-- Material supplied follows --

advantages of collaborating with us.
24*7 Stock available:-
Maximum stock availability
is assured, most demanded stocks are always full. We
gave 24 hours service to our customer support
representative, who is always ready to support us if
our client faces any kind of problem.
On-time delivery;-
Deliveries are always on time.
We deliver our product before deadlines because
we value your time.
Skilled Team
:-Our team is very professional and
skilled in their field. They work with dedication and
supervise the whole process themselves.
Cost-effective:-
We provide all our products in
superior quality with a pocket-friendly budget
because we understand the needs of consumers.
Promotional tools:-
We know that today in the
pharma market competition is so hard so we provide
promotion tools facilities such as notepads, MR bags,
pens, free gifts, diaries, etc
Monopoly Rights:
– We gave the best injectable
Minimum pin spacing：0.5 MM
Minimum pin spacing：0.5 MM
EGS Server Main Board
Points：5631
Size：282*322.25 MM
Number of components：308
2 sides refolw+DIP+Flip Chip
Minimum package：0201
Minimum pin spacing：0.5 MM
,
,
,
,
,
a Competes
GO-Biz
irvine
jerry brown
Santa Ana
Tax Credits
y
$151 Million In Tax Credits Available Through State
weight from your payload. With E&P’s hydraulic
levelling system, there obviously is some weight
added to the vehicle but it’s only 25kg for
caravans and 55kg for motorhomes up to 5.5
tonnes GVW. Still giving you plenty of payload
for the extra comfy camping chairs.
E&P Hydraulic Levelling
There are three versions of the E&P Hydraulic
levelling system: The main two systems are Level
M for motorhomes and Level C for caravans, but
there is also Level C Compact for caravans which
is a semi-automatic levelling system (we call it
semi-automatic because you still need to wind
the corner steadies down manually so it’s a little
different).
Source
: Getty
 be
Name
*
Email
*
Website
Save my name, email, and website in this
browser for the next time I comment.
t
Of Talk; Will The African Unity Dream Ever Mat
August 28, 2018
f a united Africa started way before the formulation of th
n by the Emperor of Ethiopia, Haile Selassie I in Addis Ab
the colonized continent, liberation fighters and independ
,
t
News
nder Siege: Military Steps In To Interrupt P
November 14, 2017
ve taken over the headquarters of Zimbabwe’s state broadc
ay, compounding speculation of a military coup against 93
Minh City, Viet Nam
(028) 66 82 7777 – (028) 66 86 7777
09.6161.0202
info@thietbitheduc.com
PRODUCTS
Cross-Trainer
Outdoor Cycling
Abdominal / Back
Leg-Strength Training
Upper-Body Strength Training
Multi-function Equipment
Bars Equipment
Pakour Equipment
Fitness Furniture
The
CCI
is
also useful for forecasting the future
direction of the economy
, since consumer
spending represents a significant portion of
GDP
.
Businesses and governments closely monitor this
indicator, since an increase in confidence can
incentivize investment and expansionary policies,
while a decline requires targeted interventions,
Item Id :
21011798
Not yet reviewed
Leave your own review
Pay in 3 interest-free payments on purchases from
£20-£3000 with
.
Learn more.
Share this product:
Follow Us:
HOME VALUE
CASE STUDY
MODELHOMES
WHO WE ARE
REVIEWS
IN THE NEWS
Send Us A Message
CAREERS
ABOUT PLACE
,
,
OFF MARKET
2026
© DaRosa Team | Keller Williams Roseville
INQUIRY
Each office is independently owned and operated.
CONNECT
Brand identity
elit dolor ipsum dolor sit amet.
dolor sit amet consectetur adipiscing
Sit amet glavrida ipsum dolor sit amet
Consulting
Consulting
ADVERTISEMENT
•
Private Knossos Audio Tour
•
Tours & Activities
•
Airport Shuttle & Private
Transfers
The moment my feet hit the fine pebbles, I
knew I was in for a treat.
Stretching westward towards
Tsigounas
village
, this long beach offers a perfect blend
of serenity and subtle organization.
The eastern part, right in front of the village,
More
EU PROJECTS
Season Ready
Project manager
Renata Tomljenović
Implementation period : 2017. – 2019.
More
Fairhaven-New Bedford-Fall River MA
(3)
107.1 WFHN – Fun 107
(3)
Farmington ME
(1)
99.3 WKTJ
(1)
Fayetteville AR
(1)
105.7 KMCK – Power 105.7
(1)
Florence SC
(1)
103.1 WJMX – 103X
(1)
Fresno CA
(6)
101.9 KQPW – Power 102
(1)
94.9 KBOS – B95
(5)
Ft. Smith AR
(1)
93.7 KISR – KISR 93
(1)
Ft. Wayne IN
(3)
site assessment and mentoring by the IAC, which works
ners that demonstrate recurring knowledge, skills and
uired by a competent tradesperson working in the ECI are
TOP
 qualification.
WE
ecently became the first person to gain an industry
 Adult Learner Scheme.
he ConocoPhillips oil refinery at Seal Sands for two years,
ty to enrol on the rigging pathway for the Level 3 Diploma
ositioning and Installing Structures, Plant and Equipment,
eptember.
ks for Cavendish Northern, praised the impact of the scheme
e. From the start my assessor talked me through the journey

-- Material supplied concluded --

Exercise: Copy out, word for word, everything from the start of the records down to the line that contains "because we understand the needs of consumers.", including that line.

Output for this exercise:
advantages of collaborating with us.
24*7 Stock available:-
Maximum stock availability
is assured, most demanded stocks are always full. We
gave 24 hours service to our customer support
representative, who is always ready to support us if
our client faces any kind of problem.
On-time delivery;-
Deliveries are always on time.
We deliver our product before deadlines because
we value your time.
Skilled Team
:-Our team is very professional and
skilled in their field. They work with dedication and
supervise the whole process themselves.
Cost-effective:-
We provide all our products in
superior quality with a pocket-friendly budget
because we understand the needs of consumers.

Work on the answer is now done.